The Week of Prayer for Christian Unity

The day before I join a contingent from our parish of Notre Dame de la Mer in Wildwood and others and we depart for a mission to Haiti to distribute school supplies to needy children, medical treatment and baptize orphaned children, I would like to invite you to a prayer service for Christian unity that will be held this Sunday afternoon. The theme for this year’s service is “Called to proclaim the mighty acts of the Lord,” (1 Peter 2:9). This year’s gathering takes on a special meaning with the Jubilee Year of Mercy as a backdrop. The corporal acts of mercy, such as our mission to Haiti, highlights that any good that the Christian does in life “proclaims the mighty acts of the Lord.”

Our call to prayer for the Week of Prayer for Christian Unity is rooted in that beautiful biblical text from 1 Peter 2: 9-10: “But you are a chosen race, a royal priesthood, a holy nation, God’s own people, in order that you may proclaim the mighty acts of him who called you out of darkness into his marvelous light.
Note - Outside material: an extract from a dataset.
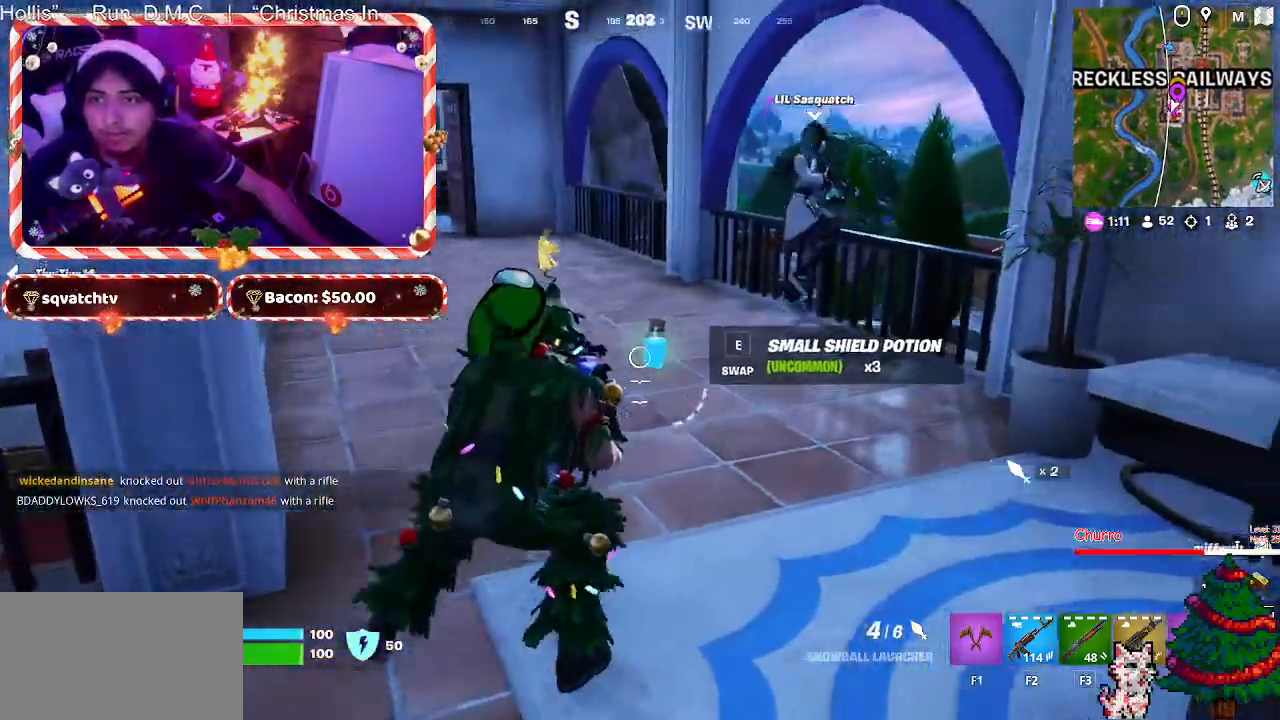
{"keys": ["d", "w"], "mouse": [], "mouse_move": "still", "events": []}
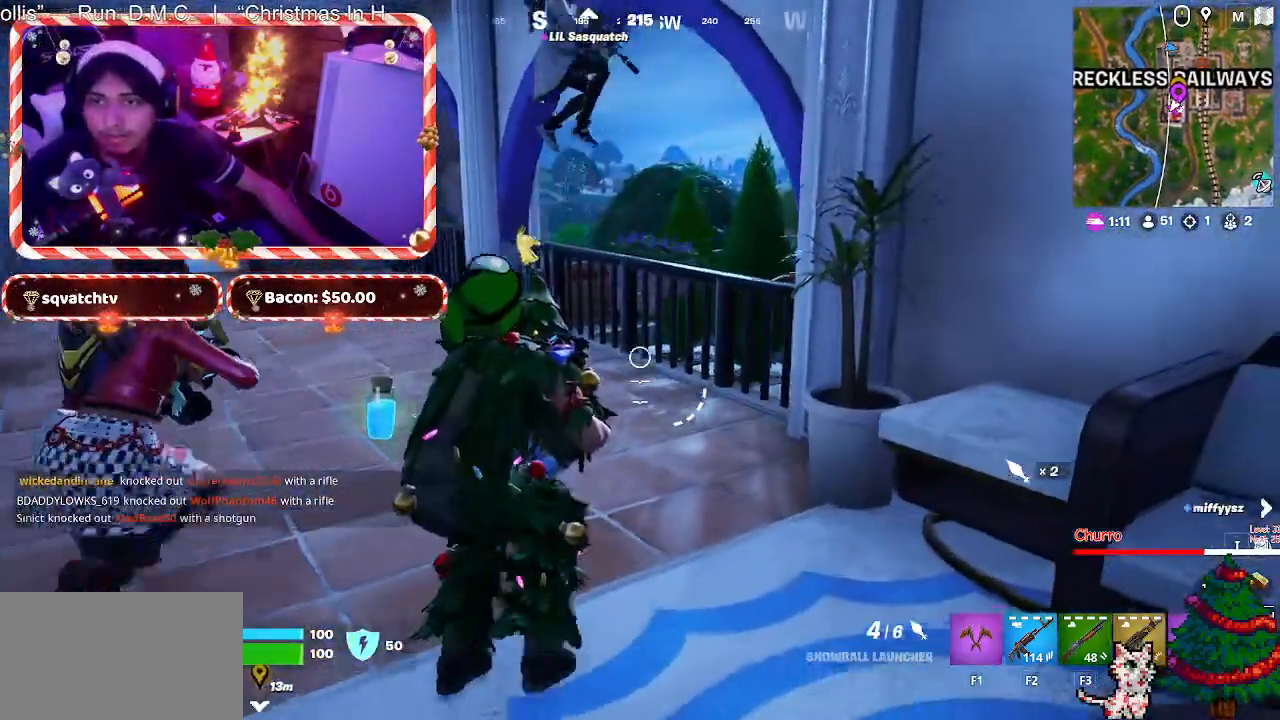
{"keys": ["w"], "mouse": [], "mouse_move": "still", "events": [[300, "d", "up"]]}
Once you were not a people, but now you are God’s people; once you had not received mercy, but now you have received mercy.”

Through Christ all those who were not a people join the chosen race in becoming God’s people. This people-hood is manifested in baptism, common to all Christians, as we pass through the same spiritual bath to be born again and infused with the Spirit of God.

The preparatory work on the theme for this year’s week of prayer was prepared primarily by Roman Catholics and Lutherans from Latvia. The texts were finalized during a meeting of the International Committee nominated by the Faith and Order Commission of the World Council of Churches and the Pontifical Council for Promoting Christian Unity. The planning committee was invited and were graciously accompanied and guided on a visit to the Island of St. Meinhard on the Daugava River near Ikskile with ruins of the first Cathedral (consecrated in 1186), the Lutheran and Catholic Cathedrals of Riga and St. Savior’s Anglican Church in Old Riga.

Latvia is very much “living ecumenism,” as Christians from the three main branches of Christianity — Roman Catholic, Orthodox and Protestant — are increasingly meeting with one another for common prayer and common witness. In Latvia these three branches of Christianity are approximately equal in size. Quite often the Latvian bishops from the Catholic, Orthodox and Lutheran traditions issue common statements on issues of ethics, the protection of life or social justice. The ties of friendship are so close between the Lutherans and Roman Catholics in Latvia that the consecration of the present Catholic archbishop took place in the Lutheran Cathedral of Riga.

It is traditional to hold the prayer service close to the feasts of St. Peter and St. Paul, as proposed in 1908 by Father Paul Wattson, Servant of God, and Apostle of Christian Unity. He initiated the Church Unity Octave, believing that a time set aside for prayer and seminars would hasten Christian unity. He is a convert from the Episcopal Church and founder of the Society of the Atonement, a religious order of men and women devoted to the cause of Christian unity and the missions. He founded a religious order that focused on the Atonement, God’s merciful action on our behalf through the death and resurrection of Jesus. Today, the Franciscan Friars of the Atonement continue his work on three continents.

In keeping with the vision of Father Wattson, the Diocese of Camden invites you to our Week of Prayer for Christian Unity Service this Sunday, Jan. 17 at 3 p.m. at The Catholic Church of St. Mary, 2001 Springdale Road, Cherry Hill. Bishop Dennis Sullivan will join other Christian bishops, Judicatory Heads, along with clergy and Christian congregations from our area, for an afternoon of prayer and praise. All are welcomed and encouraged to attend; refreshments will follow in the gathering place following the service. Bishop Sullivan and the other bishops will join a group of homeless men in the church hall to share a meal and fellowship following the reception.

I hope you will take time from your busy lives to join with fellow Christians to pray for that unity that Christ prayed for before ascending to the Father. Sharing his desire that all may be one!

Father Joseph D. Wallace is director, Ecumenical and Inter-religious Affairs, Diocese of Camden.